GIVEN ENTRIES -
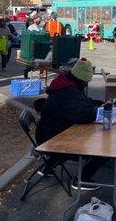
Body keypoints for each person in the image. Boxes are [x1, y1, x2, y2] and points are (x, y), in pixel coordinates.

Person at [36, 58, 106, 189]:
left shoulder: (65, 84)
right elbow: (83, 115)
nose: (85, 85)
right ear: (80, 79)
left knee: (88, 135)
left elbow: (81, 102)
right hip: (53, 139)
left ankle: (48, 166)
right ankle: (83, 179)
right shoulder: (68, 91)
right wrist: (100, 110)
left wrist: (98, 104)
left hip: (47, 133)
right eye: (85, 83)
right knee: (103, 147)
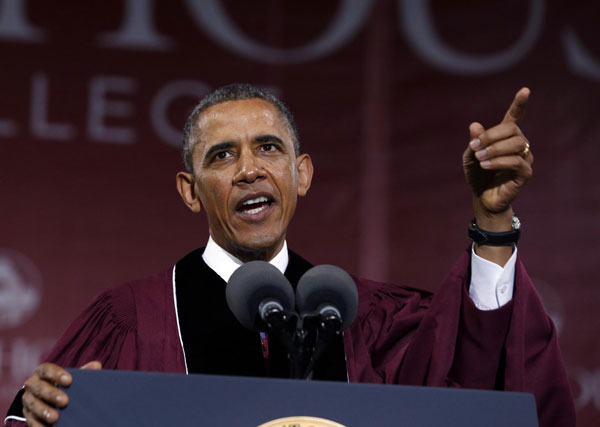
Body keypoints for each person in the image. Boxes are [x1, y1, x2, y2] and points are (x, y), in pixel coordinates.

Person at [5, 84, 574, 427]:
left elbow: (475, 392)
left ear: (300, 175)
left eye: (269, 148)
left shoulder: (374, 324)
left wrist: (493, 222)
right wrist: (41, 410)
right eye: (223, 155)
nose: (250, 168)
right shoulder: (129, 319)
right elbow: (42, 414)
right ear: (189, 189)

INSTRUCTIONS FOR THE TASK -
Reproduce the listing in full and exactly, excluding any pictures it holds.

OUTPUT OF THE EXERCISE -
Body keypoints for each person in the image. Boxes are [x1, y1, x2, y2] and points are (x, y), in pixel coordinates.

Person at [36, 58, 106, 189]:
left shoulder: (65, 84)
right elbow: (83, 115)
nose: (85, 85)
right ear: (80, 79)
left knee: (88, 135)
left elbow: (81, 102)
right hip: (53, 139)
left ankle: (48, 166)
right ankle: (83, 179)
right shoulder: (68, 91)
right wrist: (100, 110)
left wrist: (98, 104)
left hip: (47, 133)
right eye: (85, 83)
right knee: (103, 147)
Body keypoints for each person in the image. Boxes are [x1, y1, x2, y2] and points are (x, y), in pixel coordinates.

Person at [5, 84, 574, 427]:
left elbow: (475, 392)
left ear: (300, 175)
left eye: (269, 148)
left shoulder: (374, 324)
left wrist: (493, 222)
right wrist: (41, 410)
right eye: (223, 155)
nose: (250, 168)
right shoulder: (129, 319)
right elbow: (42, 414)
right ear: (189, 189)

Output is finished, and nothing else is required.